Entries shown section start

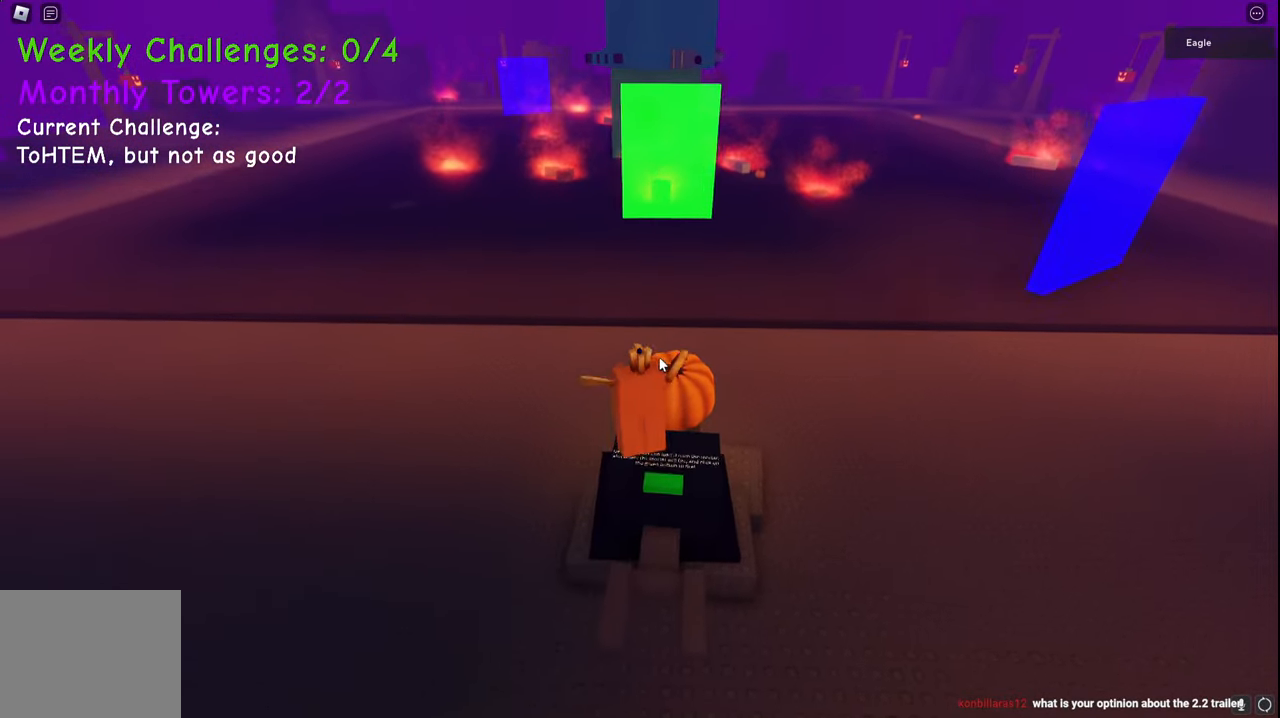
{"keys": ["d"], "events": [[50, "d", "up"], [67, "w", "up"], [483, "d", "down"]]}
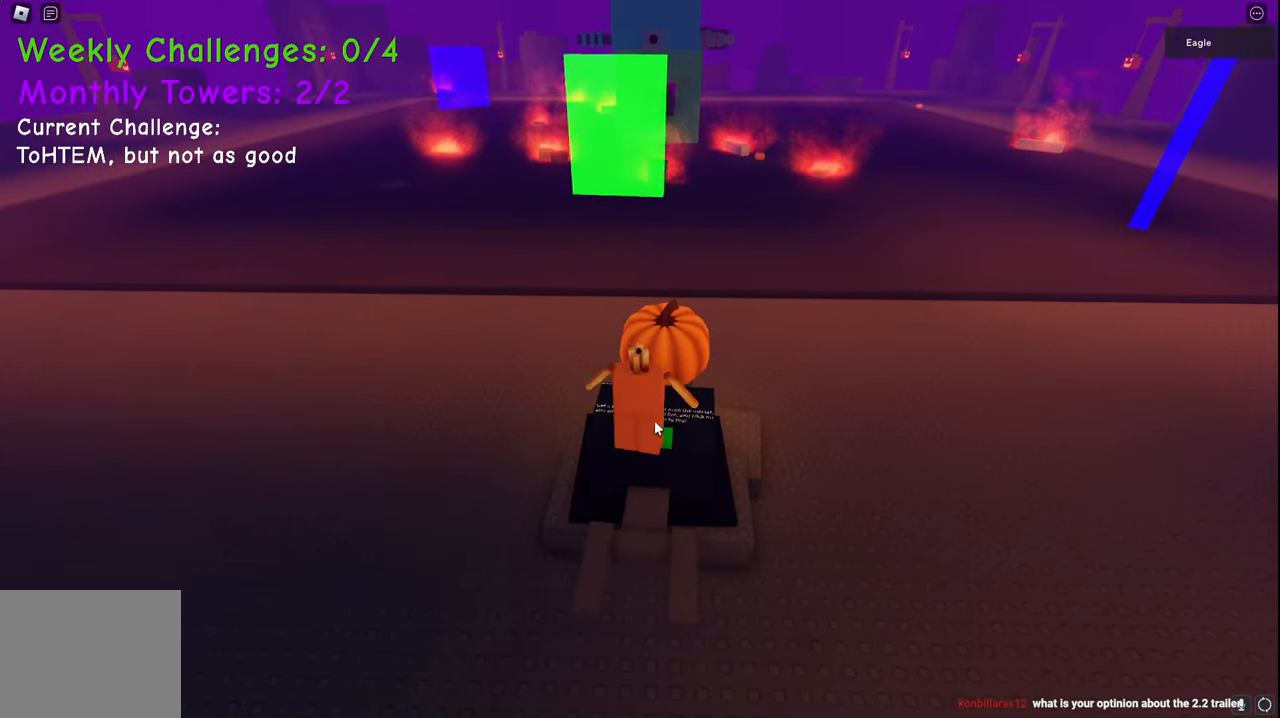
{"keys": [], "events": [[67, "d", "up"], [83, "w", "down"], [167, "w", "up"], [333, "d", "down"], [433, "d", "up"]]}
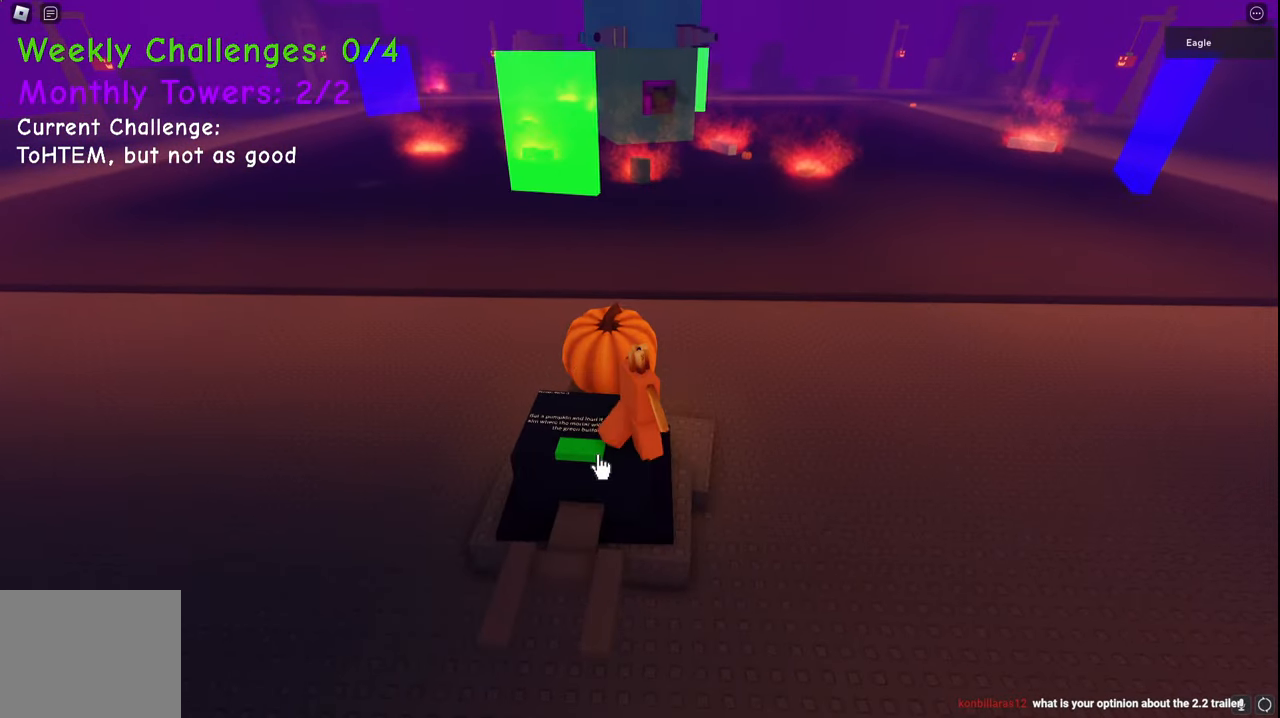
{"keys": [], "events": []}
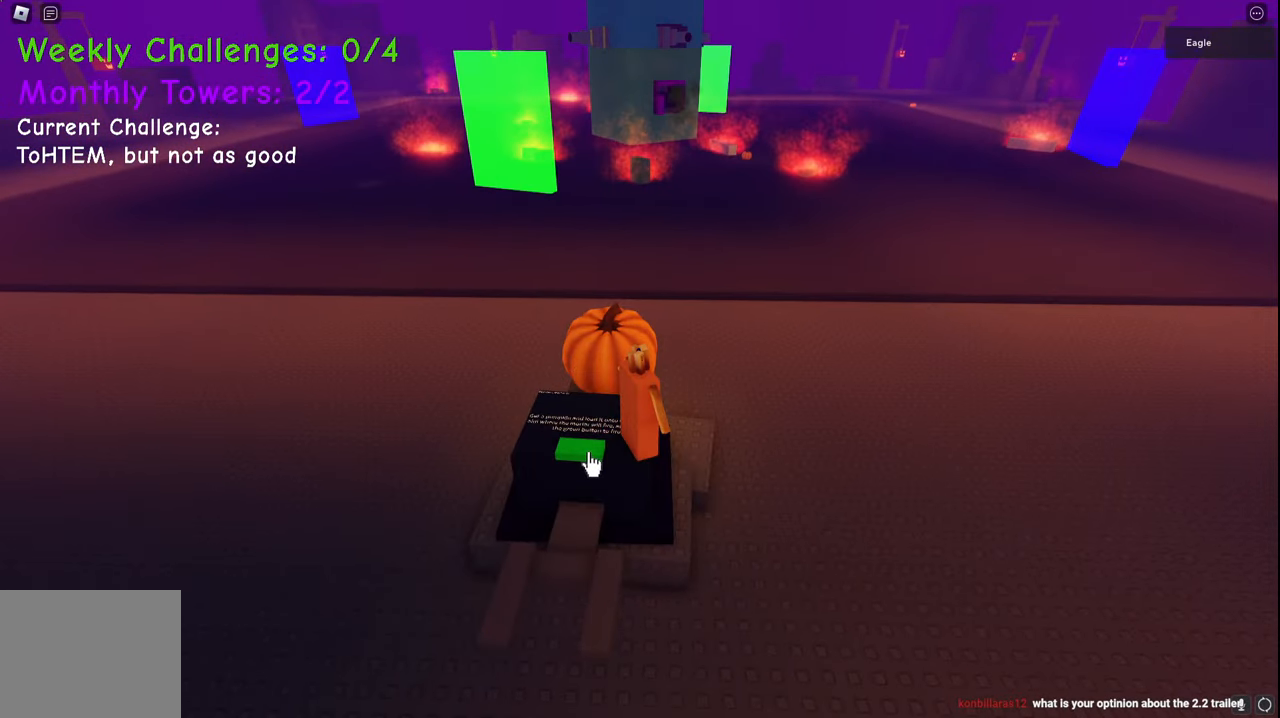
{"keys": [], "events": []}
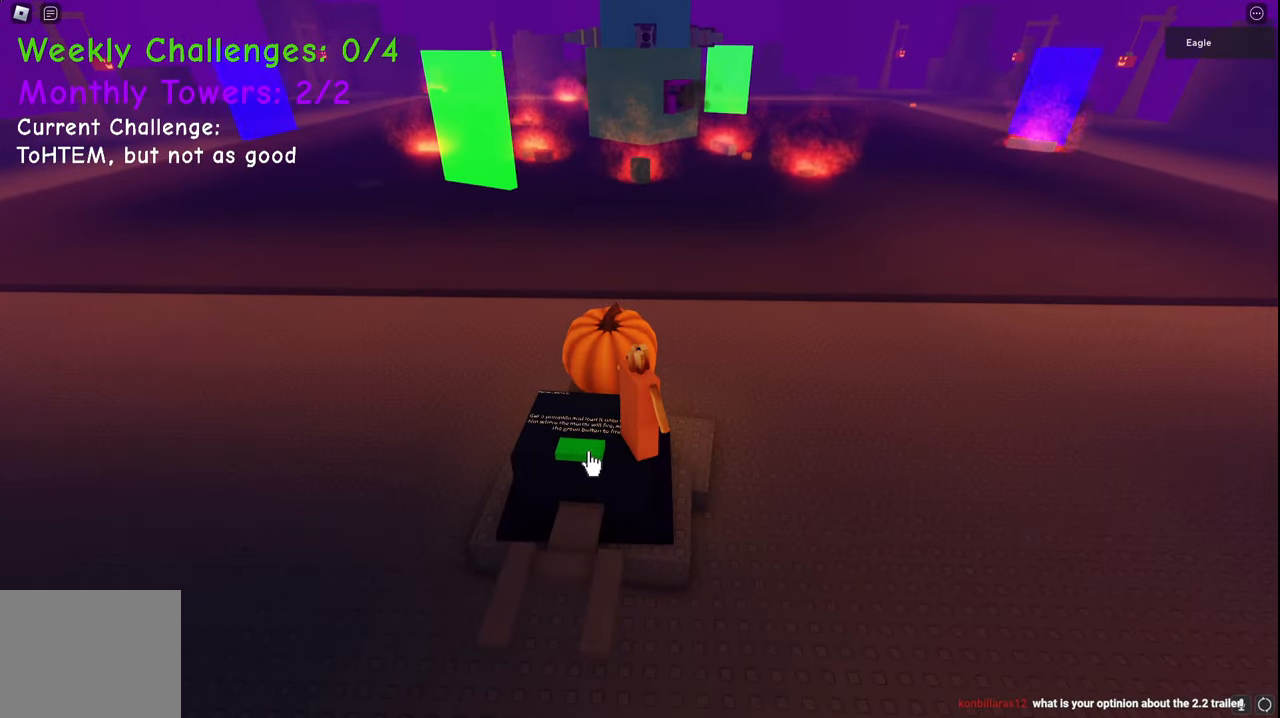
{"keys": [], "events": []}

Entries shown section end

## Task to carry out
Extract each line from the entries above that contains the string "down".

## Problem solution
{"keys": ["d"], "events": [[50, "d", "up"], [67, "w", "up"], [483, "d", "down"]]}
{"keys": [], "events": [[67, "d", "up"], [83, "w", "down"], [167, "w", "up"], [333, "d", "down"], [433, "d", "up"]]}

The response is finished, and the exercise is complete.